> _Task to complete_: Lines outside the range are not wanted. Give again exactly the lines between the line holding "Table 6. Simulation" and the line holding "Table 5. Characterization", inclusive, from the listing below.

> _Listed records_:
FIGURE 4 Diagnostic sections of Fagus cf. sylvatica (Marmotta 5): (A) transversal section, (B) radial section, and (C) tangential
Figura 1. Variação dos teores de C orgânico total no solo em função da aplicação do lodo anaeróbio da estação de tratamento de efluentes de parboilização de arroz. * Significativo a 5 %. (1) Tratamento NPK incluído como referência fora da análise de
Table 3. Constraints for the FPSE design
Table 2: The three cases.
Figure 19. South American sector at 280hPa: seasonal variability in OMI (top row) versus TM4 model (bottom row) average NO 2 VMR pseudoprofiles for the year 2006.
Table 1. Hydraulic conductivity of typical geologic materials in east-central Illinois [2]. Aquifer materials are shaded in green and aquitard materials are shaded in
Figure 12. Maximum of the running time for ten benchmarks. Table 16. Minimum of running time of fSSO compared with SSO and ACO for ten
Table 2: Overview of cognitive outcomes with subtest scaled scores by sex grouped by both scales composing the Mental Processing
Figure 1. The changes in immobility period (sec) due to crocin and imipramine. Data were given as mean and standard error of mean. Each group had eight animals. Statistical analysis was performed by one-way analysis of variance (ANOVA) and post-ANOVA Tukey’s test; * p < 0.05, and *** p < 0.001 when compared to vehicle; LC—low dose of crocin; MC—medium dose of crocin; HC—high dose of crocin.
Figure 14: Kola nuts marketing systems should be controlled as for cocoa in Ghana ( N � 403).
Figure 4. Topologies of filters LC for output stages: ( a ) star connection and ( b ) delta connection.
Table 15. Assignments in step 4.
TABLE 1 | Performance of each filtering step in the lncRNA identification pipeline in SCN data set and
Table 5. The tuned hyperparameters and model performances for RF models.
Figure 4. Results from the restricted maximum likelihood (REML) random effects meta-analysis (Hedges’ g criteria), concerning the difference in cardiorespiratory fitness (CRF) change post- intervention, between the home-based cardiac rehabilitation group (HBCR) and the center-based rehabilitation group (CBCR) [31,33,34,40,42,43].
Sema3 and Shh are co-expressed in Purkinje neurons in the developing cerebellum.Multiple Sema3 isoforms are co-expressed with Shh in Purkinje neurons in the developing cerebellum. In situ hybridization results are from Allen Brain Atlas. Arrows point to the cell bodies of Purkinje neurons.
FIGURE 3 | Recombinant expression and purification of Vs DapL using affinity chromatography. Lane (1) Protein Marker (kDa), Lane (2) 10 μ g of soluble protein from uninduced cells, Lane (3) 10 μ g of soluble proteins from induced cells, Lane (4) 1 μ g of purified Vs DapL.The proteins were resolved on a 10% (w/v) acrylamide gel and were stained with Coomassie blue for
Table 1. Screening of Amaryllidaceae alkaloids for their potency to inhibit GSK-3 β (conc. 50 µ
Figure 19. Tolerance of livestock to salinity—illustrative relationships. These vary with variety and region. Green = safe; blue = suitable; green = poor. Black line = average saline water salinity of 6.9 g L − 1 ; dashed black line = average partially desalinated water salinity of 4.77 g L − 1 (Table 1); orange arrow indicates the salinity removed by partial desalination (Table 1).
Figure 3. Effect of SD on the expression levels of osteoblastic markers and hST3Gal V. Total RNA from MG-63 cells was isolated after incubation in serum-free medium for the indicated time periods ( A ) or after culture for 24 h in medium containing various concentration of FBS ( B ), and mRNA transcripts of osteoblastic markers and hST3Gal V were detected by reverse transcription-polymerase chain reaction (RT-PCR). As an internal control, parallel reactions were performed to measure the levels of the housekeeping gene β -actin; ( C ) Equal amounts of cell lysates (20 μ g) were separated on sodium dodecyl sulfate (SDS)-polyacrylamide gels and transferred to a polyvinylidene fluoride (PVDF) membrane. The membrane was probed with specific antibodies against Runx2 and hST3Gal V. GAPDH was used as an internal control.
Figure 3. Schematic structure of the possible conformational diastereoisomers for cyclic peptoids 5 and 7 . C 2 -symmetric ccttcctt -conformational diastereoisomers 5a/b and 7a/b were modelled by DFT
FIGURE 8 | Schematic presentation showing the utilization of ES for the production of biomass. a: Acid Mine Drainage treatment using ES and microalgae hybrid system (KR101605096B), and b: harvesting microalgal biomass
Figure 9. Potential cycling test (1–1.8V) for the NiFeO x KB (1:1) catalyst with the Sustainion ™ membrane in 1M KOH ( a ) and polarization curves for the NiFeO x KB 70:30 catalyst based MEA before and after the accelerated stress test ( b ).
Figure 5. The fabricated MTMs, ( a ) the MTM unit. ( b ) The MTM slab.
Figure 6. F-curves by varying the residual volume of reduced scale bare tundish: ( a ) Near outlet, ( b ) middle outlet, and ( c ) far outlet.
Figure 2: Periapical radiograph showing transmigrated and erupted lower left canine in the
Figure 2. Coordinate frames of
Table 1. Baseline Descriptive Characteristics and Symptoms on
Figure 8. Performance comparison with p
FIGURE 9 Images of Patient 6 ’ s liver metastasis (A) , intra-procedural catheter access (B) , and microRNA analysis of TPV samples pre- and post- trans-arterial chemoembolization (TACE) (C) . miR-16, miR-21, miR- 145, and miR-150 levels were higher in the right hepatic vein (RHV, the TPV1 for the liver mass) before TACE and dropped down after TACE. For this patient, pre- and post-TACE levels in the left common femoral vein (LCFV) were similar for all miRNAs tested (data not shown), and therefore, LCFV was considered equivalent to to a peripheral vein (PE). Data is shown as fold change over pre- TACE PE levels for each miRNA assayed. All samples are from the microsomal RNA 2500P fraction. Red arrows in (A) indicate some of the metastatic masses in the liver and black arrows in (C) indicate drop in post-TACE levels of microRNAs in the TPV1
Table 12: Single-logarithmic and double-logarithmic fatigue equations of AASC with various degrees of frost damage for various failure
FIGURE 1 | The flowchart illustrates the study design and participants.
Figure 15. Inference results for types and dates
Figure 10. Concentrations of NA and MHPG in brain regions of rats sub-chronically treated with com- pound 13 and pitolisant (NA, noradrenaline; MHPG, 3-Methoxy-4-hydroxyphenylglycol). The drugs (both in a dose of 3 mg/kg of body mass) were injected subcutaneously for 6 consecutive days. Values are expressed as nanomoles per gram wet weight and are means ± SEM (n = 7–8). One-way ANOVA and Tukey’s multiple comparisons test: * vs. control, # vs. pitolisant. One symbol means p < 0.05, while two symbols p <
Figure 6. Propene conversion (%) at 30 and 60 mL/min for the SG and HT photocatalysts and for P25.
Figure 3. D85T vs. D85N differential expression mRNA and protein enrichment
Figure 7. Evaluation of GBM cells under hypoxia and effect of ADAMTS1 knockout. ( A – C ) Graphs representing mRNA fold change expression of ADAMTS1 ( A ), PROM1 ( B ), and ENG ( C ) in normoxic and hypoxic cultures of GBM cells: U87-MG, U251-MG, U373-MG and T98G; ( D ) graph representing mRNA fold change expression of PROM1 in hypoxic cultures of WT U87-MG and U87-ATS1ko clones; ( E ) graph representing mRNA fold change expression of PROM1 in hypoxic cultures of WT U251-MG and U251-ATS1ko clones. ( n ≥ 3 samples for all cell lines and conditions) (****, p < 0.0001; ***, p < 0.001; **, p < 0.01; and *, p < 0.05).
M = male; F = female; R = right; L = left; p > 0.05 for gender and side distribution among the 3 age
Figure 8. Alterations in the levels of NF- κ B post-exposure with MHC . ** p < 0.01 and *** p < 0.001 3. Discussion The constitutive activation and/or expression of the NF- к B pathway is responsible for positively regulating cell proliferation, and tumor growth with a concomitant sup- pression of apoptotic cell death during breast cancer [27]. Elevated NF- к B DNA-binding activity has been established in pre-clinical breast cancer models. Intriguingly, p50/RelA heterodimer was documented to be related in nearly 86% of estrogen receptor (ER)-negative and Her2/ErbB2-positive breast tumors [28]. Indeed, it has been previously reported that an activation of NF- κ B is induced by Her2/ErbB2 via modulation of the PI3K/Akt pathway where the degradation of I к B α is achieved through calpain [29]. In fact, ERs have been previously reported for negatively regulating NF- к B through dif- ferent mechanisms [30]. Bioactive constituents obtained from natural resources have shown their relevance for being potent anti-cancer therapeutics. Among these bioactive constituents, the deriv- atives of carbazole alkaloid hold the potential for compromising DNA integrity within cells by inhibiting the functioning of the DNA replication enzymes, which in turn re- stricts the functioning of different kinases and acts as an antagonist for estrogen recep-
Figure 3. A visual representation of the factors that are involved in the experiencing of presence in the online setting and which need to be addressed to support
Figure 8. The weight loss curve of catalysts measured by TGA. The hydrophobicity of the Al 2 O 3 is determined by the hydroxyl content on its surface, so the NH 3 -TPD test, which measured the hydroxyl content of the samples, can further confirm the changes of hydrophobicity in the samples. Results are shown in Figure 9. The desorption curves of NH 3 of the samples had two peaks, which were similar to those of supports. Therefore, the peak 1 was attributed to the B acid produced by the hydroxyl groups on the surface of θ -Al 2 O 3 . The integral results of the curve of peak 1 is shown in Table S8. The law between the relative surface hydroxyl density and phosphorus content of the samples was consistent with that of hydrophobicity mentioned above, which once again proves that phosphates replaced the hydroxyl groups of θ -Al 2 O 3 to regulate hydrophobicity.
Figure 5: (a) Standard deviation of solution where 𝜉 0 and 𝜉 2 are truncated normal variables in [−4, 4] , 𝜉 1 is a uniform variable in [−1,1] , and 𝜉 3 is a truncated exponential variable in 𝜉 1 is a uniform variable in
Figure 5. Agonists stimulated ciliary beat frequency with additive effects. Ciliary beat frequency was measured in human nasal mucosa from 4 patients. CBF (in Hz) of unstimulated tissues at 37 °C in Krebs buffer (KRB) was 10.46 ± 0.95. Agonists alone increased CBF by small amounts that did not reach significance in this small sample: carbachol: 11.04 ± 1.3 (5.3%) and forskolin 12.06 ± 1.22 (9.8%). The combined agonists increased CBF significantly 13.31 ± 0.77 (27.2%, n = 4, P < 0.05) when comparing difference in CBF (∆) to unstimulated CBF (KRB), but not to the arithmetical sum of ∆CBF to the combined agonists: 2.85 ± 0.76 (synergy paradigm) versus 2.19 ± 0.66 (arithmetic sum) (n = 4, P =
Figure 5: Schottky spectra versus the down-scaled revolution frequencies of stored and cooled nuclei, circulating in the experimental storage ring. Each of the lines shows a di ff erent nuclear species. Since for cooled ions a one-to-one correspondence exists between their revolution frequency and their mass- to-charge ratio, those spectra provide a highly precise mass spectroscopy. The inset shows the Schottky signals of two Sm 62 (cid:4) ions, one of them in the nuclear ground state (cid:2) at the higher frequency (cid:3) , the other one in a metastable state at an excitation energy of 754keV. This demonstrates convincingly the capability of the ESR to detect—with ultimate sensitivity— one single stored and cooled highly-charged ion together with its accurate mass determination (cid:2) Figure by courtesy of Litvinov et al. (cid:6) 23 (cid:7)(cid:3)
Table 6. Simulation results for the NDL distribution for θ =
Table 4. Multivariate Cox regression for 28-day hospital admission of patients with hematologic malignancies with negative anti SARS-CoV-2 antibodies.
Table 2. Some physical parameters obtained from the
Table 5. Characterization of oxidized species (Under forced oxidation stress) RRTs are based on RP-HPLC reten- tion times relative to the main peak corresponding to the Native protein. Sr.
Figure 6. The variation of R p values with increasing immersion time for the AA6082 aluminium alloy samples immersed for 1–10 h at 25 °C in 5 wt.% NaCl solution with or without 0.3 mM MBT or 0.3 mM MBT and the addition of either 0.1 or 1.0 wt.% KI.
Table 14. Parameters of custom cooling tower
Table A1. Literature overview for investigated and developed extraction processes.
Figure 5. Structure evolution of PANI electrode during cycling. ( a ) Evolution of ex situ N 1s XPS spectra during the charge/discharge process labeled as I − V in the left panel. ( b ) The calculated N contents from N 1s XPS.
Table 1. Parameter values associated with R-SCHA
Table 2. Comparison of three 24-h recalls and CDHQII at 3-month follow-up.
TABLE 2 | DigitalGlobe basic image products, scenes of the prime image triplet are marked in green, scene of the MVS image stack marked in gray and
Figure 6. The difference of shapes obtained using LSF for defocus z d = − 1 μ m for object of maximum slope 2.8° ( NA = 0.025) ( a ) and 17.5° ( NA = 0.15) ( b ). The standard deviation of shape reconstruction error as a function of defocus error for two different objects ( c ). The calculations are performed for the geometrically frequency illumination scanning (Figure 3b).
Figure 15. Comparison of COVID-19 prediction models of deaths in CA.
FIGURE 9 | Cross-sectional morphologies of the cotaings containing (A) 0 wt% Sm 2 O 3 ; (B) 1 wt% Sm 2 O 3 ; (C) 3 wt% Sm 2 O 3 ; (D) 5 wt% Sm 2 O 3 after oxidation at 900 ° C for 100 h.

> _Written response_:
Table 6. Simulation results for the NDL distribution for θ =
Table 4. Multivariate Cox regression for 28-day hospital admission of patients with hematologic malignancies with negative anti SARS-CoV-2 antibodies.
Table 2. Some physical parameters obtained from the
Table 5. Characterization of oxidized species (Under forced oxidation stress) RRTs are based on RP-HPLC reten- tion times relative to the main peak corresponding to the Native protein. Sr.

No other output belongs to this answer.